Au Chili, au début du XXeme
siècle. Une famille, les Del Valle. Le père est homme politique, la mère et sa fille ont des dons surnaturels, comme celui de pressentir l’avenir. Le prétendant de la fille aînée de la famille
veut devenir riche, et cherche la fortune dans les mines du nord du pays. Malheureusement, sa fiancée meurt, et il décide de se réfugier dans la propriété familiale, ferme qu’il va remettre
sur pied...
Ces événements marquent le début de la fresque que peint Isabel Allende dans ce roman. On y traverse tout le vingtième siècle, avec les événements mondiaux vus de loin (les deux guerres mondiales ont lieu loin du Chili, et sont donc vécues à travers les informations) et les soubresauts politiques du pays, avec la montée des socialistes et des communistes face au pouvoir conservateur.
On est plongé très rapidement et clairement dans les contradictions de la société chilienne, entre propriétaires terriens qui ne pensent que par l’accomplissement individuel, et fermiers soumis à leurs patrons, qui tentent, dans de rares cas, de se révolter. Il est d’ailleurs intéressant de voir comment les révoltés se disputent pour défendre différents moyens d’action (certains réformistes, d’autres beaucoup plus velléitaires ; cette opposition est d'ailleurs toujours vive aujourd'hui...).
Cette grande saga m’a emmené très loin, dans un pays étranger, dans un temps passé, avec les espoirs suscités par l’arrivée au pouvoir d’un nouveau gouvernement et les déceptions liées au renversement de celui-ci par les conservateurs, soutenus par les américains. Isabel Allende y montre de manière très précise comment les opposants à Allende (l'oncle de la romancière (Merci Emmyne pour la correction), tué par la junte suite au renversement de son gouvernement) tarissent les ressources du pays de manière délibérée, en imputant la faute aux dirigeants socialistes.
On croise donc dans ce roman toute une humanité qui sera mise au pas par les conservateurs, incarnés dans le roman par le sénateur Trueba, au profit d’une minorité. Et comment les plus altruistes sont laissés pour compte dans cette guerre qui ne dit pas son nom. On croise dans ce roman Allende, mais aussi Neruda qui l’a soutenu dans ce combat.
Isabel Allende parvient à parfaitement mêler le fantastique, au travers des pouvoirs surnaturels de certaines femmes, et la dimension historique et politique de la situation chilienne. Un très beau roman, mais malheureusement pas très optimiste pour toute personne qui souhaite que les puissants n’écrasent pas la majorité.

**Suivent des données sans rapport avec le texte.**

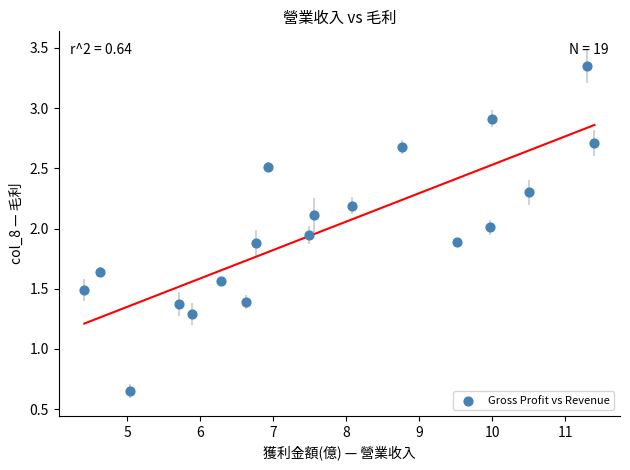

What is the range of X values (max minus min)?

7.0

Je remercie Lucie qui m’a offert ce roman dans le cadre du swap Eternel féminin organisé par Anjelica. Un très bon choix !!!
P.S : sur l'arrivée au pouvoir d'Allende et le renversement de son gouvernement, je vous conseille le très bon documentaire intitulé "Salvador Allende", de Patrico Guzman
P.S 2 : Et pour les suites de ce putsch militaire, le film troublant et poignant de Costa Gavras, Missing, avec Jack Lemmon et Sissy Spacek.